Original weights for 'tennis' (row 6):
[4.87 5.78 4.52 6.09 4.96 4.8  5.01 4.17 4.69 6.34]

Let's check the new weights for 'tennis' (row 6):
[0.06 0.15 0.04 0.21 0.07 0.06 0.07 0.03 0.05 0.26]

Attention weights for 'tennis' (row 6) with corresponding tokens:
Carlos: 0.06
Alcaraz: 0.15
is: 0.04
a: 0.21
very: 0.07
skilled: 0.06
tennis: 0.07
player: 0.03
and: 0.05
philanthropist: 0.26


Based on the results above, the word tennis would pay most attention to the words 'Philanthropist' and 'a'. Note, this may change when running notebook as the vectors are randomly assigned each time the notebook is ran.  

Lastly, we take the weighted sum of all Value vectors, using the attention weights. Therefore, words with higher attention weights contribute more to the final value vector for the current word. This final output is a __context aware__ representation of each word. 

- Value vector represents the actual meaning of the word

In [312]:
# The final output is a weighted sum of the Value vectors
output = attention_weights @ Value

print("\nOriginal embedding for 'tennis':\n", np.round(embeddings[6], 2))
print("\nNew context-aware output vector for 'tennis':\n", np.round(output[6], 2))


Original embedding for 'tennis':
 [0.8 0.7 0.6 0.5 0.4 0.3 0.2 0.1]

New context-aware output vector for 'tennis':
 [1.46 1.7  1.85 1.69 1.37 1.91]


__Conclusion & Real Life Applications__ 

This simple mechanism of representing words through context aware vectors is the building block for LLM's. Advance LLM's use multi-head attention which doesn't just ask one question (Query), but asks many question such as "What is the grammar related to this word?" and "What is the topic of this word?". This is like having multiple people analyze the same sentence from different perspectives.

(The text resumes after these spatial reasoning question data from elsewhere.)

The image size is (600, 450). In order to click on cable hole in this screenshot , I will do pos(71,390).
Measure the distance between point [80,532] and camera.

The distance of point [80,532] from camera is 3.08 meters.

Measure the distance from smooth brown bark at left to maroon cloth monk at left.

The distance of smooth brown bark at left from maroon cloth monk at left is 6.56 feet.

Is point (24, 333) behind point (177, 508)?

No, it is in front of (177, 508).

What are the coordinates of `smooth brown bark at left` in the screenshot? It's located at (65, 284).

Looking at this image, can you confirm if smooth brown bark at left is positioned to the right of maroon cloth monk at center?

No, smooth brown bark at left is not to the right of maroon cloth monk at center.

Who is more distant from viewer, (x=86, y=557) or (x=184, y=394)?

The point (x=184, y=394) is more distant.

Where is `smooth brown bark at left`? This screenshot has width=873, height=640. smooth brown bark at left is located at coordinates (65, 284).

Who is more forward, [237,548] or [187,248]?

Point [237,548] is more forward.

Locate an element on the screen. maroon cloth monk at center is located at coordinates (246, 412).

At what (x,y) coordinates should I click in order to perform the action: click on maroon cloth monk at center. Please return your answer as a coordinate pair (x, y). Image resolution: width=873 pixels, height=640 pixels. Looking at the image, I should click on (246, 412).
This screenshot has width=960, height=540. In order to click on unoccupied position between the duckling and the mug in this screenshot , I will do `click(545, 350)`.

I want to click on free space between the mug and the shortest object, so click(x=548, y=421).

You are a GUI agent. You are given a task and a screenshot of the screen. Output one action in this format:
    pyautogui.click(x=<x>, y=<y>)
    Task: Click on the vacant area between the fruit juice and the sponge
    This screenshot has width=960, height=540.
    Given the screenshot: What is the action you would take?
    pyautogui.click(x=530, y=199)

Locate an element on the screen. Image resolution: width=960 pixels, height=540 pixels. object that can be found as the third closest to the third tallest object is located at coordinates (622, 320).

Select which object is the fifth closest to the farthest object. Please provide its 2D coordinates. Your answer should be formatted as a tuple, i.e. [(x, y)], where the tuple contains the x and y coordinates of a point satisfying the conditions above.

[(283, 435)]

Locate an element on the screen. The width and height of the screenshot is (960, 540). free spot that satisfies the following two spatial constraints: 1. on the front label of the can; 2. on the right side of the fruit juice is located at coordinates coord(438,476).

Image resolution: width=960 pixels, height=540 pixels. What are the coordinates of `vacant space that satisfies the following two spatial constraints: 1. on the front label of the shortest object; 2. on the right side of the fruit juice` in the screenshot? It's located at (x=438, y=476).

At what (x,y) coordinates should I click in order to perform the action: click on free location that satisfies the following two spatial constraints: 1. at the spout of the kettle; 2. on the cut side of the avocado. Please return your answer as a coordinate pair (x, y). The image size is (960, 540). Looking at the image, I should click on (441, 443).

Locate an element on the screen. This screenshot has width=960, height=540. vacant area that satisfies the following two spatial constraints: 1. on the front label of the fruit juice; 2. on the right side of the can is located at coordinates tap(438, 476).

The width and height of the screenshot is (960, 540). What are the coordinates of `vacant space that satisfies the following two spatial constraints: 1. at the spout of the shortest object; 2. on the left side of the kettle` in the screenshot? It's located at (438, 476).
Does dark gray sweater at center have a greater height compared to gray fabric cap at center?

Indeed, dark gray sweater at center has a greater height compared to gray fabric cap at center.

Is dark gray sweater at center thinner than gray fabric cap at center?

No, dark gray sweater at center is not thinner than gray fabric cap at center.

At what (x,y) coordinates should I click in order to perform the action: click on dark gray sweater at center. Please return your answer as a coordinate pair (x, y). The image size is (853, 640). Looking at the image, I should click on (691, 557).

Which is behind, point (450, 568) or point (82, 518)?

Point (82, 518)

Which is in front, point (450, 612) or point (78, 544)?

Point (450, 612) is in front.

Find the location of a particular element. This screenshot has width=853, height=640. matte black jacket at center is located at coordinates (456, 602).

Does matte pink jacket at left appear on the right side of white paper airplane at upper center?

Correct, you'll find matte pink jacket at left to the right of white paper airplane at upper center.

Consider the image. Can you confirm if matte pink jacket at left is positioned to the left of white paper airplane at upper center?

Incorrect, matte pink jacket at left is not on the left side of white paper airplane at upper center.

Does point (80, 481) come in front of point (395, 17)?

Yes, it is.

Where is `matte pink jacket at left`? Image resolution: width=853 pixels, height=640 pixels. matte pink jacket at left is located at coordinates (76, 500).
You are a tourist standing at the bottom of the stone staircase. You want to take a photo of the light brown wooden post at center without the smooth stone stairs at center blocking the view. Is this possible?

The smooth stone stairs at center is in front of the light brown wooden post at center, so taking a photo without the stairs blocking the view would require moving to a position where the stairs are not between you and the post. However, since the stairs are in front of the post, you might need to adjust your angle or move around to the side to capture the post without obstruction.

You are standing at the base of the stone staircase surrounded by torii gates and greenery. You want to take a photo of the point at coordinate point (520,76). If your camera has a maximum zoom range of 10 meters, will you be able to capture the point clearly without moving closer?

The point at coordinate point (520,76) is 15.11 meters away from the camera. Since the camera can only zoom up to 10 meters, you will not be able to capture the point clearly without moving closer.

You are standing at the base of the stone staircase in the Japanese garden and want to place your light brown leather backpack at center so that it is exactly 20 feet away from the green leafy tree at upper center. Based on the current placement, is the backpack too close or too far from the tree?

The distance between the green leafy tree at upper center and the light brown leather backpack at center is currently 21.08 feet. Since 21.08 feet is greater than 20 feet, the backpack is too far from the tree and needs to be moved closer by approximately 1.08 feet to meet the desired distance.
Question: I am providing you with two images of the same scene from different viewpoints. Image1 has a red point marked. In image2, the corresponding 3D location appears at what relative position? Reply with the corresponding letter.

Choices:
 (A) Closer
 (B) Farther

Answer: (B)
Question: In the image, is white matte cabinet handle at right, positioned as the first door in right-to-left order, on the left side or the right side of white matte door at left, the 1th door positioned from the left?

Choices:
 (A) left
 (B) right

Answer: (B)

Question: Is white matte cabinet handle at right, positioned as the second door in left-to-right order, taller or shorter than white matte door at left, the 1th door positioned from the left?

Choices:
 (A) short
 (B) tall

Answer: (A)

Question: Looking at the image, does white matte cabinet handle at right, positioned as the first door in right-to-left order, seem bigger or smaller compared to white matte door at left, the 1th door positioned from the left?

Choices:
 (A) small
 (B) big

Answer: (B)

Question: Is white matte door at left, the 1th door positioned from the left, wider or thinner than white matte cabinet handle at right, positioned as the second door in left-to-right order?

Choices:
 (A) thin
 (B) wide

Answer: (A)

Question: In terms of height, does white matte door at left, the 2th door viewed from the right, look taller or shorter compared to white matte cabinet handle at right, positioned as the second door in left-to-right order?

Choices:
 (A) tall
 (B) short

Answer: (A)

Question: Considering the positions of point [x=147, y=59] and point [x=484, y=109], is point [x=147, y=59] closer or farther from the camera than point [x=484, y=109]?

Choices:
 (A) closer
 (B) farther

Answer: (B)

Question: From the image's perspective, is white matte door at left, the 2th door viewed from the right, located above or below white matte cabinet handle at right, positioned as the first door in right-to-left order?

LLM's like Chat-GPT or Gemini stack multiple layers of what we just did. Therefore, the context rich output from layer 1 becomes the input for the second layer and so on. By the time, the text has passed through all of the layers, the model has built and incredibly deep understanding of the relationships between every word. This allows an LLM to generate coherent and relevant responses.